CMU-CS-05-132
Computer Science Department
School of Computer Science, Carnegie Mellon University



CMU-CS-05-132

Measuring an IP Network in situ

Hal Burch

May 2005

Ph.D. Thesis

CMU-CS-05-132.ps
CMU-CS-05-132.pdf


Keywords: Networking measurement, network topology, graph drawing, tomography, traceback, IP aliasing, reverse traceroute, anonymous DNS


The Internet, and IP networking in general, have become vital to the scientific community and the global economy. This growth has increased the importance of measuring and monitoring the Internet to ensure that it runs smoothly and to aid the design of future protocols and networks. To simplify network growth, IP networking is designed to be decentralized.

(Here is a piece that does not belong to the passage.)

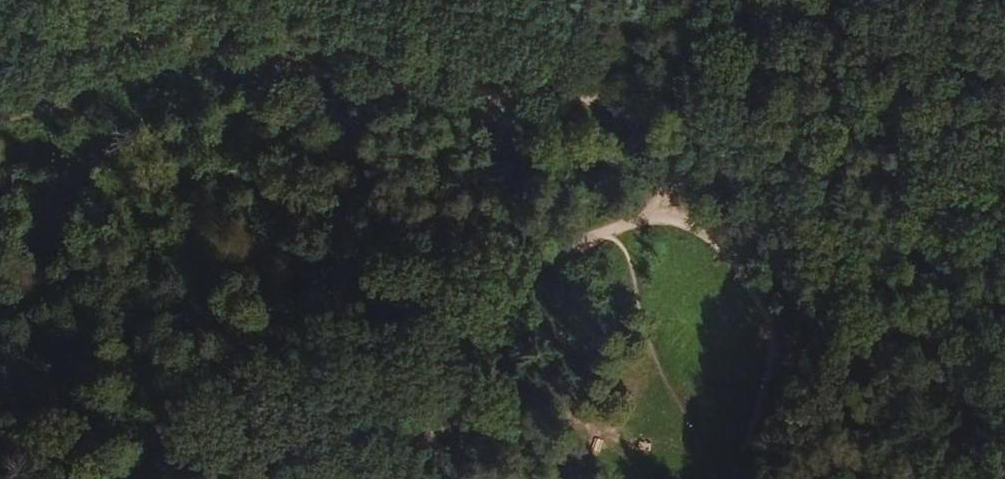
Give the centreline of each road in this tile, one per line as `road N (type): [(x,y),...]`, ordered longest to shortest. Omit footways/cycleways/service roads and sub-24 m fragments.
road 1 (track): [(671,138),(640,102),(395,87),(270,65),(213,45),(174,51),(0,114)]
road 2 (track): [(671,138),(678,160),(659,211),(717,240),(760,290),(766,377),(724,478)]
road 3 (track): [(393,478),(562,257),(603,227),(659,211)]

This means that each router and each network needs and has only limited information about the Internet. One disadvantage of this design is that measurement systems are required in order to determine the behavior of the Internet as a whole.

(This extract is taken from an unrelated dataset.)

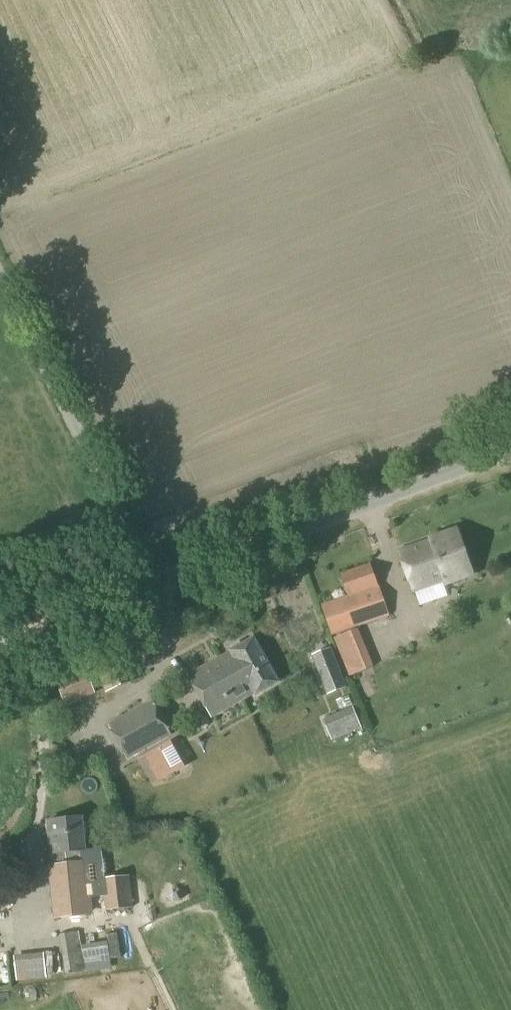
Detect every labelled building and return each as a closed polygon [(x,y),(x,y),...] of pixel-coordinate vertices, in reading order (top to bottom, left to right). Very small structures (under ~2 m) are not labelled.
[(446,585),(473,575),(457,530),(429,539),(430,541),(399,552),(414,594),(445,583),(446,585)] [(332,635),(389,616),(371,565),(341,575),(348,597),(322,606),(332,635)] [(349,677),(374,668),(358,628),(334,638),(349,677)] [(279,683),(254,639),(243,646),(239,642),(231,647),(232,652),(231,652),(232,653),(190,677),(212,716),(254,693),(256,696),(279,683)] [(327,696),(347,689),(331,648),(311,655),(327,696)] [(108,690),(137,678),(127,653),(97,665),(108,690)] [(64,704),(94,694),(86,670),(56,681),(64,704)] [(127,761),(141,753),(172,736),(152,701),(107,725),(127,761)] [(331,741),(362,729),(354,708),(323,720),(331,741)] [(191,764),(176,735),(142,753),(141,754),(156,783),(191,764)] [(52,854),(85,851),(82,818),(48,822),(52,854)] [(58,916),(88,913),(83,865),(53,868),(58,916)] [(105,912),(133,909),(130,876),(101,879),(105,912)] [(65,975),(86,972),(79,932),(59,935),(65,975)] [(86,945),(88,959),(112,955),(110,941),(86,945)] [(15,991),(12,949),(0,950),(0,991),(15,991)] [(49,978),(48,952),(21,954),(22,979),(49,978)]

This thesis explores ways to measure five different aspects of the Internet. The first aspect considered is the Internet's topology, the inter-connectivity of the Internet. This is one of the basic questions about the Internet: what hosts are on the Internet and how are they connected? The second aspect is routing: what are the routing decisions made by routers for a particular destination? The third aspect is locating the source of a denial-of-service (DoS) attack. DoS attacks are problematic to locate because their source is not listed in the packets. Thus, special techniques are required. The fourth aspect is link delays. This includes both a general system to determine link delays from end-to-end measurements and a specific system to perform end-to-end measurements from a single measurement host. The fifth aspect is the behavior of filtering on the network. Starting about fifteen years ago, to increase security, corporations started placing filtering devices, i.e., "firewalls", between their corporate network and the rest of the Internet. For each aspect, a measurement system is described and analyzed, and results from the Internet are presented.